Gebt den Bankangestellten mehr!
Bankentarif
Hauptsache Planungssicherheit
Von Anna Sleegers
Jedes Land hat so seine Brauchtümer. Manche schön, wie das Mittsommerfest der Skandinavier. Andere weniger, wie der „Government Shutdown“, in den der Streit zwischen Repräsentantenhaus, Senat und dem US-Präsidenten über zusätzliche Haushaltsmittel münden kann. Hierzulande gehören die von lautstarkem Geklapper begleiteten Tarifverhandlungen zu den weniger erquicklichen Ritualen. Aktuell sind unter anderem die Tarifverträge der rund 140.000 Beschäftigten der privaten Banken an der Reihe.
Selbstverständnis der Banker hat sich verändert
Die Zeiten, in denen sich die Bankangestellten zu fein waren, wie die Beschäftigten des produzierenden Gewerbes lautstark einen „ordentlichen Schluck aus der Pulle“ zu fordern, sind vorbei. Automatisierung, Fusionitis und zunehmend auch die Verdichtung des Arbeitsdrucks infolge von Stellenstreichungen haben längst auch in den Banken ein Bewusstsein dafür geschaffen, dass es sinnvoll ist, für seine Interessen einzustehen.

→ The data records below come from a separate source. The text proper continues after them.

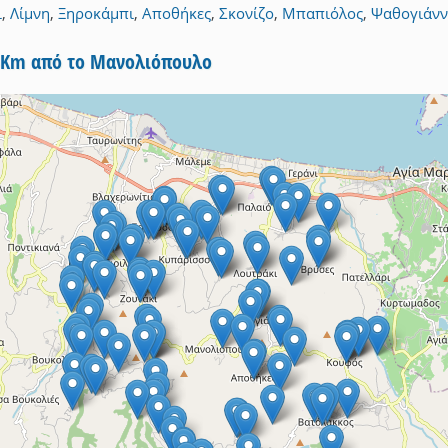
ι
,
Λίμνη
,
Ξηροκάμπι
,
Αποθήκες
,
Σκονίζο
,
Μπαπιόλος
,
Ψαθογιάνν
 5Km από το Μανολιόπουλο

Gewerkschaften mussten diesmal nicht lange zappeln
So forderten die Gewerkschaften die Gegenseite nach diversen Streikaufrufen und Protestaktionen bei den Banken am Wochenende auf, endlich ein Angebot auf den Tisch zu legen. Dass dieses umgehend folgte, ist die echte Überraschung dieser Tarifverhandlungen. Noch nie in der Geschichte des Banktarifs war die Spanne, in der die Arbeitgeber die Gegenseite haben zappeln lassen, so kurz.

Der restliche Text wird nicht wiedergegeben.